Dropped an unnecessary 'else' statement.
str_ will match 13 separate php functions, many of which can be used for string/modifcation aka obfuscation
function added to catch function defining.
echo added as it is a common php keyword, though experimental... may cause a of false positives
include added as it is often used to link in other malware files.
This is a file containing a list of PHP keywords converted to base64. It's designed to be used as a pattern file to identify common keywords used in obfuscated code.
Found a couple of cases where the php functions array_shift and addcslashes were used in base64 encoded malware.
Adding strings to catch any references to 'cslashes' which will catch both addcslashes and strip cslashes
Adding strings to catch any references to 'array_' which will catch about a dozen array modification functions.
removed mail b64, added chr b64
mail was generating too many false positives.

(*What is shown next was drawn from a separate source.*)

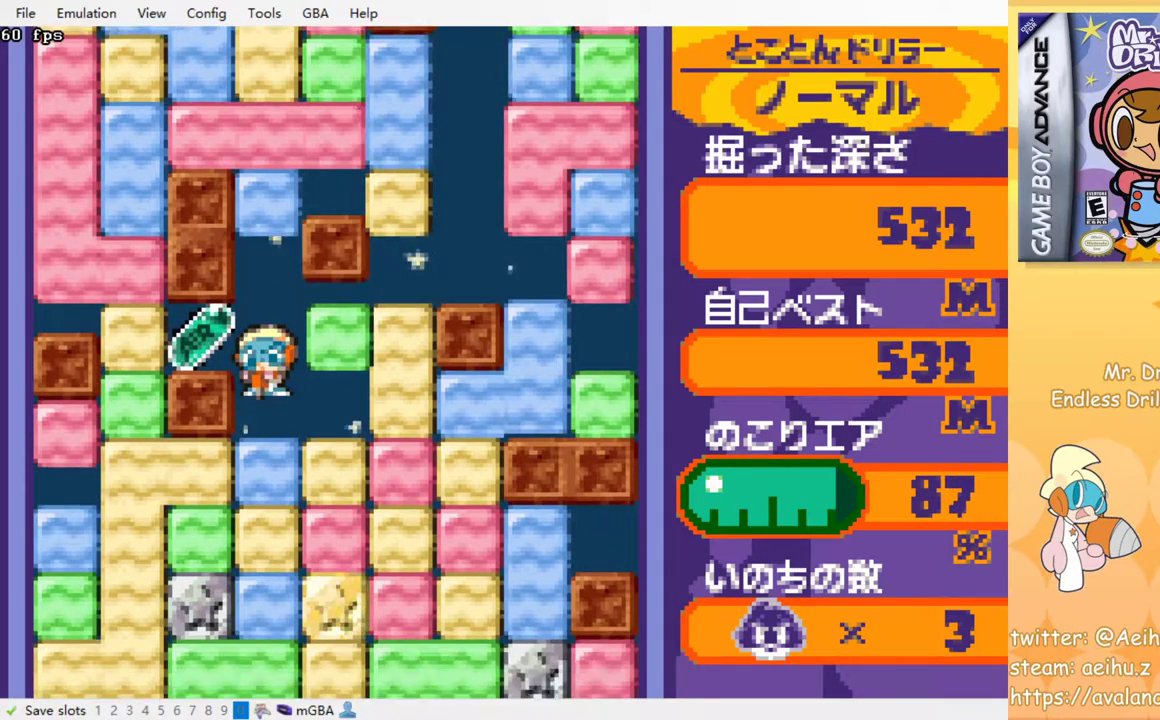
{"buttons": [], "left_stick": "center", "events": [[150, "DPAD_LEFT", "down"], [300, "DPAD_LEFT", "up"]]}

chr has only one pattern that is long enough to use with any sort of reliability, but it is one that we want to look out for anyway.
Example usage:
I want to see if a giant block of base64 code contains any references to the string 'base64'.

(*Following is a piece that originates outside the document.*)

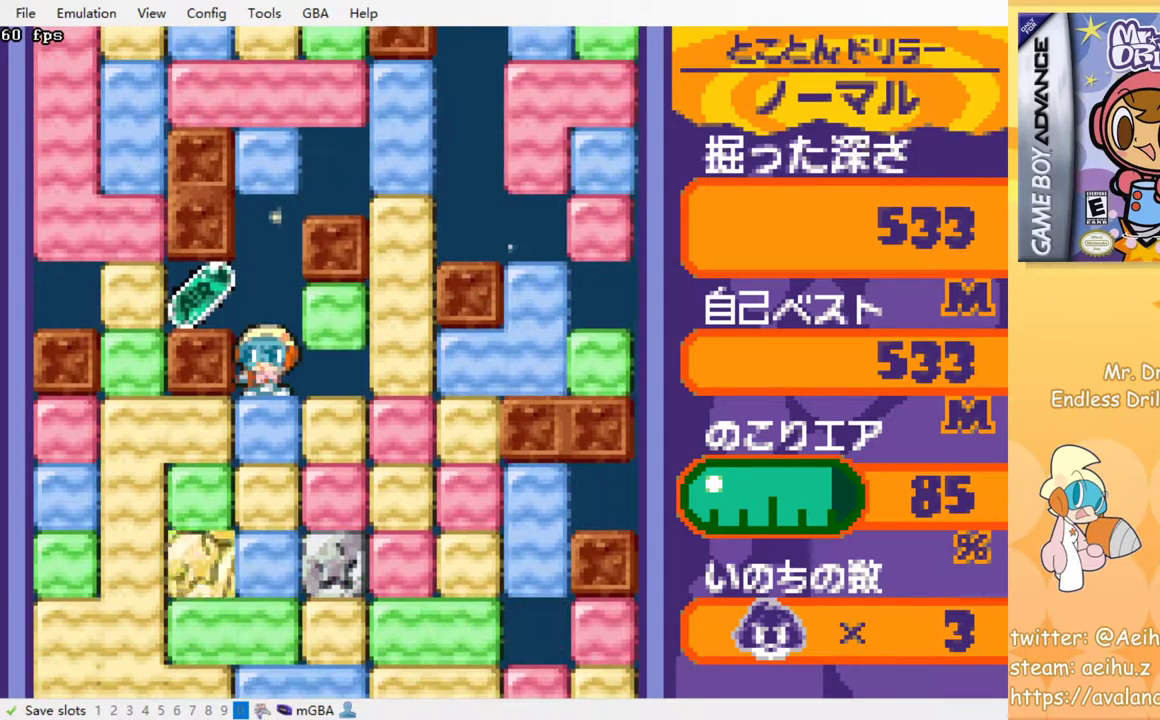
{"buttons": ["DPAD_LEFT"], "left_stick": "center", "events": [[17, "DPAD_LEFT", "down"]]}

The naive approach is to convert the string to it's base64 equivalent, YmFzZTY0.
There are two problems with this approach. The first is that the string will be different depending on the position of the first character 'Y' in the input string. Possible offents are 0 bits, 2 bits or 4 bits. The above example only calculates the 0 bit offset. There should be 3 separate base64 strings to look for.
The second problem is that base64 strings use a 6 bit encoding, so the characters don't align the same as 8 bit encoding. This leads to character bleeding at the beginning and ends of a string where the string will change depending on its immediate context. This script calculates the maximum constant string length that should be present. Unfortunately it requires trimming characters which can often lead to very short strings.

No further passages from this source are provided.